In 1994, at the outset of the bark beetle epidemic that will decimate millions of acres of pine forest in western North America, a fiercely independent lumber town faces a bleak future when its only sawmill is shuttered. Encouraged by a provincial government intent on transitioning the region from timber to tourism, the town council embraces a resort developer as their last, best hope. A failure to anticipate the human cost of that choice ignites a struggle for the very soul of the community.
Cambium Blue’s narrative alternates between three viewpoints. Stevie Jeffers is a timid, 24-year-old single mom who stakes her future on the town after a traumatic break-up. Nash Malone is a reclusive Spanish Civil War veteran who supplements his pension with salvage from the local dump—an occupation that puts him on a collision course with the town’s plan to beautify itself. At 54 years old, cash-strapped and short-staffed Maggie Evans is treading water while waiting to sell her dead husband’s newspaper, the barely solvent Chronicle.
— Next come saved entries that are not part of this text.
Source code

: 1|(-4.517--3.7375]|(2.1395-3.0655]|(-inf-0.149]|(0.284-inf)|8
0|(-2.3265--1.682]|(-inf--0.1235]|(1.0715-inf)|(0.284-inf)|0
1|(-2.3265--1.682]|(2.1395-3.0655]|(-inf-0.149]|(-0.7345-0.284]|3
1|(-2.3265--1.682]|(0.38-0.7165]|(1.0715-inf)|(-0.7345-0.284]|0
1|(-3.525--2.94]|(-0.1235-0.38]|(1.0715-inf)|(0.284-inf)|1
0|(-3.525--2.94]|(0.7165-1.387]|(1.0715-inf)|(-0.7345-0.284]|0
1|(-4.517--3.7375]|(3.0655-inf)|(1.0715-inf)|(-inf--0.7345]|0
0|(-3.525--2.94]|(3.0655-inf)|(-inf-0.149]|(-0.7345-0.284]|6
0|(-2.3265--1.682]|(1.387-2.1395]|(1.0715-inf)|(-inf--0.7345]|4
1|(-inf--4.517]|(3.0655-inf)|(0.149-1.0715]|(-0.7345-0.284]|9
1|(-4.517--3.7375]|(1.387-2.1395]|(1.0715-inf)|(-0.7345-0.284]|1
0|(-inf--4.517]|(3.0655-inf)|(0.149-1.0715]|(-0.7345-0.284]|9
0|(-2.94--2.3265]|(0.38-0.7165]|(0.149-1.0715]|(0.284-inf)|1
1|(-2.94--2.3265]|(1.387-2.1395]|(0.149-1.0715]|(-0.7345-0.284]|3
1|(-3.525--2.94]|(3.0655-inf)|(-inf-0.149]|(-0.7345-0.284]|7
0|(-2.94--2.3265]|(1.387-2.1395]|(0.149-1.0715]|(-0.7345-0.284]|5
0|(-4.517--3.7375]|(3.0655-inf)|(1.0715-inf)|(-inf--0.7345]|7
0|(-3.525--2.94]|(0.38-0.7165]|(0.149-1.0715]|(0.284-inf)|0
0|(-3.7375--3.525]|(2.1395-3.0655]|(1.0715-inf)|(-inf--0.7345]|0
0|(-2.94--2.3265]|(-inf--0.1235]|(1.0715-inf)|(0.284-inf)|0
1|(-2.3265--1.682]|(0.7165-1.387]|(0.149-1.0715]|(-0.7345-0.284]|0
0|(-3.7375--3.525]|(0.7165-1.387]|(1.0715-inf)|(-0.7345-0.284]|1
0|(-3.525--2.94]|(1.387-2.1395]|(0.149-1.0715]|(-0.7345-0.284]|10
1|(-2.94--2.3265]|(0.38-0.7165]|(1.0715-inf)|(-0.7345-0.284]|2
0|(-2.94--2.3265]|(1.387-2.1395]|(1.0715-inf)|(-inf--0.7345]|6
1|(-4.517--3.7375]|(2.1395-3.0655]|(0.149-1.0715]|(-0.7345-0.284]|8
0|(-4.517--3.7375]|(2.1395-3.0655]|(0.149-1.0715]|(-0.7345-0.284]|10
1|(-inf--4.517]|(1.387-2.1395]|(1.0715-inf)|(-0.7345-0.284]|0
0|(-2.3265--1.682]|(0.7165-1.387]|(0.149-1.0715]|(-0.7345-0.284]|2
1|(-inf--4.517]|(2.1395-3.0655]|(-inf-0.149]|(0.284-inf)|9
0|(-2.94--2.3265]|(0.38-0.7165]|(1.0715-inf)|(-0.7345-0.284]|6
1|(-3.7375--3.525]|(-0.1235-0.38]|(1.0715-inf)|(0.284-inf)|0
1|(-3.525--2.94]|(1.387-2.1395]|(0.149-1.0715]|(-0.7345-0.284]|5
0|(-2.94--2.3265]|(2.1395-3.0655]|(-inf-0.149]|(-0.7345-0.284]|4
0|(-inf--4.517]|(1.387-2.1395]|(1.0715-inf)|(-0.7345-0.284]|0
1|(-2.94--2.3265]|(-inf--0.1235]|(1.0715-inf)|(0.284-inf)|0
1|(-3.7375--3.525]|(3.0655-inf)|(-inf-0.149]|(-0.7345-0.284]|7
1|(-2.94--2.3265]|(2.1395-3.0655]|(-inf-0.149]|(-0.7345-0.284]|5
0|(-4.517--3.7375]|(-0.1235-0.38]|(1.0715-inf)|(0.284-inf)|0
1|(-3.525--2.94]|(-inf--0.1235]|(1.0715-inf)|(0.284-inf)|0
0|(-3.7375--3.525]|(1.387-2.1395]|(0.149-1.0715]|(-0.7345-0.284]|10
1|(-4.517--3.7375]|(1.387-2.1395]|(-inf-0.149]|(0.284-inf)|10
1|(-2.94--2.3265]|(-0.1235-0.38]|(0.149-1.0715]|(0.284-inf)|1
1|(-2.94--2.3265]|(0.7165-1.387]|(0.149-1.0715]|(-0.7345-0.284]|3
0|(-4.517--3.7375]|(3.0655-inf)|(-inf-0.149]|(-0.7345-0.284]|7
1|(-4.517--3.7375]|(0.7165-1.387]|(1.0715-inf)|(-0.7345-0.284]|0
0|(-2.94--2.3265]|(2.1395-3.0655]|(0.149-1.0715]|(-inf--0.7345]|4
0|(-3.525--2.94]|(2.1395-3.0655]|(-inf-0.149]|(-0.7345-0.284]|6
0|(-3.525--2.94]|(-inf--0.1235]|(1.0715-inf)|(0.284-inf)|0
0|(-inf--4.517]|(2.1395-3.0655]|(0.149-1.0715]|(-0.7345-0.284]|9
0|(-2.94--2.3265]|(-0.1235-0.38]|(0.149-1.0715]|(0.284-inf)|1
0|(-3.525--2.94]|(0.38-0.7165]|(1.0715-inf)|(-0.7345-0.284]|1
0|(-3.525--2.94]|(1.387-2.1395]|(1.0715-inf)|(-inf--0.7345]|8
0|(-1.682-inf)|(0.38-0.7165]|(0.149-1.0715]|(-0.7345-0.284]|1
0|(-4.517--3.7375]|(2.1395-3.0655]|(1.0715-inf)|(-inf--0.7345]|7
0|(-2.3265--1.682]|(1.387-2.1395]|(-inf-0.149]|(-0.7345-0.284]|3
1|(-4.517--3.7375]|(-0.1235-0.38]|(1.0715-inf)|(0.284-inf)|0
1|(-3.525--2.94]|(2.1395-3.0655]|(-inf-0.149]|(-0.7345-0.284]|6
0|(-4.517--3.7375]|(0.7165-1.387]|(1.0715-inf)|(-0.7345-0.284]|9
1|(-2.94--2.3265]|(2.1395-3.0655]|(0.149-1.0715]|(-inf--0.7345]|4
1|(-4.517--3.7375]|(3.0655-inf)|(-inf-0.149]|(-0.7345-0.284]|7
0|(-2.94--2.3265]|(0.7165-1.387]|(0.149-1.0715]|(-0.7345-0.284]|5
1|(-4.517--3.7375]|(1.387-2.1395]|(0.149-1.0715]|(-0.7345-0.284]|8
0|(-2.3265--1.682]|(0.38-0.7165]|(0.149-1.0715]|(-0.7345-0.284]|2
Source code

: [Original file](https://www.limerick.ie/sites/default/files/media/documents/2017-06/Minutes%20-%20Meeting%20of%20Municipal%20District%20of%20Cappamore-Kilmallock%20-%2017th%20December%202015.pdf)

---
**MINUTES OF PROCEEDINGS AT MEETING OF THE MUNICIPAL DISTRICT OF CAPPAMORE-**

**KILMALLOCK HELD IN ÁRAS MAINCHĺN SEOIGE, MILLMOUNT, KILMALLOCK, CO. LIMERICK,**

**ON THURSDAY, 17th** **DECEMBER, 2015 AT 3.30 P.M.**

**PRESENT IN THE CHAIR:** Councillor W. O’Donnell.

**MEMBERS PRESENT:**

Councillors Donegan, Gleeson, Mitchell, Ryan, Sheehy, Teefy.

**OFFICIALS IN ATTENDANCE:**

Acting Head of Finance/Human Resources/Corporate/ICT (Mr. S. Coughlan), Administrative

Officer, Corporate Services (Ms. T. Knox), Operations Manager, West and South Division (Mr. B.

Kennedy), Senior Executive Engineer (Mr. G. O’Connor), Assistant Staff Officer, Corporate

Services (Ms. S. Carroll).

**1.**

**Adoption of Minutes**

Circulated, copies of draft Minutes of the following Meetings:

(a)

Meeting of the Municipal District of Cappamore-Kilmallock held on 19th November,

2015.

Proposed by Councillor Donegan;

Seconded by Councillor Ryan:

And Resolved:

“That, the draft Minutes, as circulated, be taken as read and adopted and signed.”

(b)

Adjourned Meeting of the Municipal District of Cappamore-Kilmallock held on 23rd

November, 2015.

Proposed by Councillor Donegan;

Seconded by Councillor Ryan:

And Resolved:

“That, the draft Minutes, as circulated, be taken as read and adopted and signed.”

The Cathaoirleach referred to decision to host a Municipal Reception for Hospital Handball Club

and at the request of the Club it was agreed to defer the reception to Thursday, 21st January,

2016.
As the characters’ lives intertwine and the conflict heats up, they will each be challenged to traverse the ambiguous divide between substance and hype, past and future, hope and despair.
Rich with unforgettable characters and set in the Interior hinterland of British Columbia, Cambium Blue is a masterful and compassionate illumination of the human politics of a small town, and the intersection of individual lives with political agendas and environmental catastrophes.